- **WHAT TO PRODUCE**
Copy out every line of the data below that contains the word "dist", matching case exactly.

- **DATA SUPPLIED**
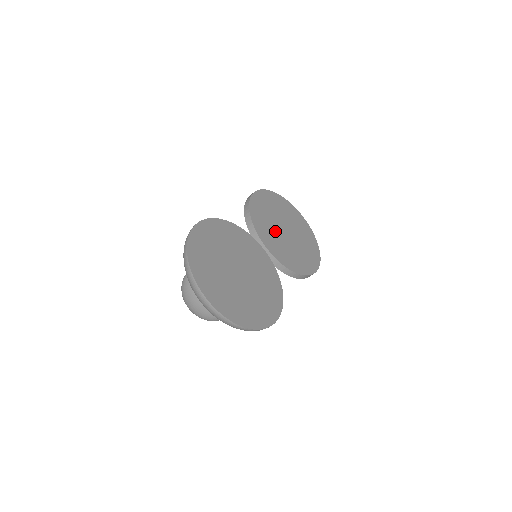
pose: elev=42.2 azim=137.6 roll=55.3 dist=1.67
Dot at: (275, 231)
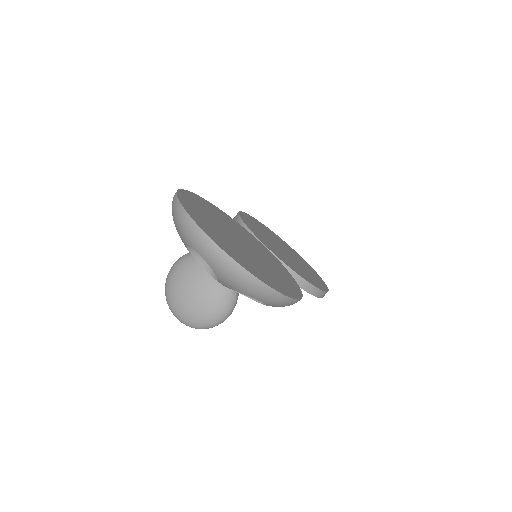
Dot at: (272, 244)
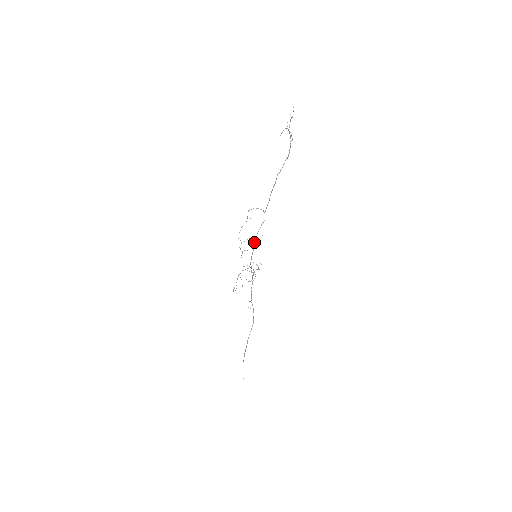
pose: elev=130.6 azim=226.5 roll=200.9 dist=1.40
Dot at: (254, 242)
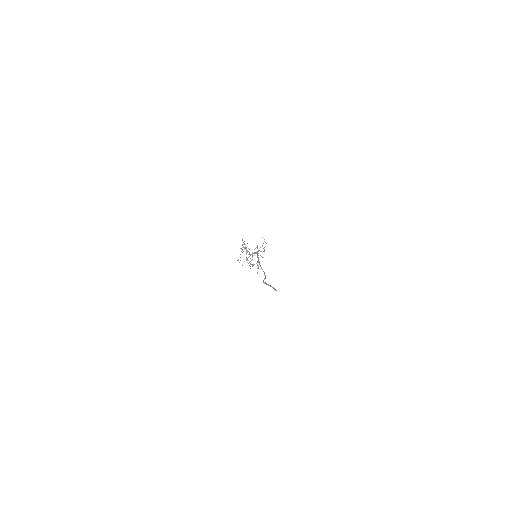
Dot at: occluded
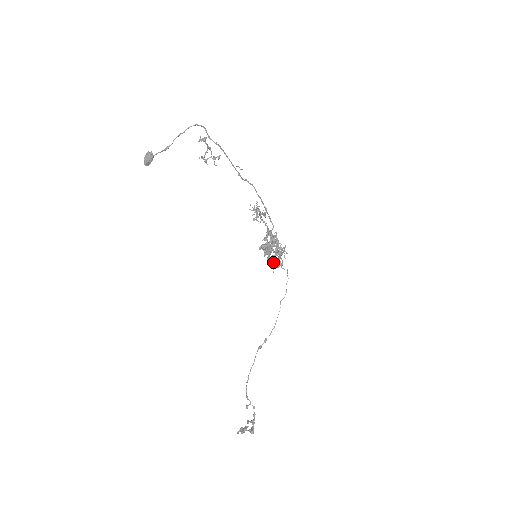
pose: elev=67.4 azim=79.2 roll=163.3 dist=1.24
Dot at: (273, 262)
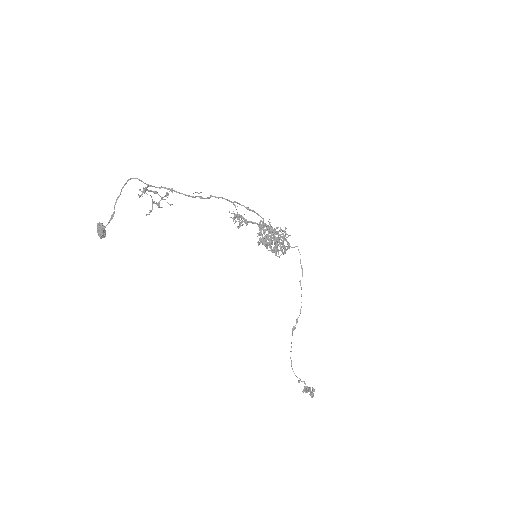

- **FULL RESPONSE**
pose: elev=42.2 azim=137.6 roll=55.3 dist=1.67
pose: elev=130.6 azim=226.5 roll=200.9 dist=1.40
pose: elev=67.4 azim=79.2 roll=163.3 dist=1.24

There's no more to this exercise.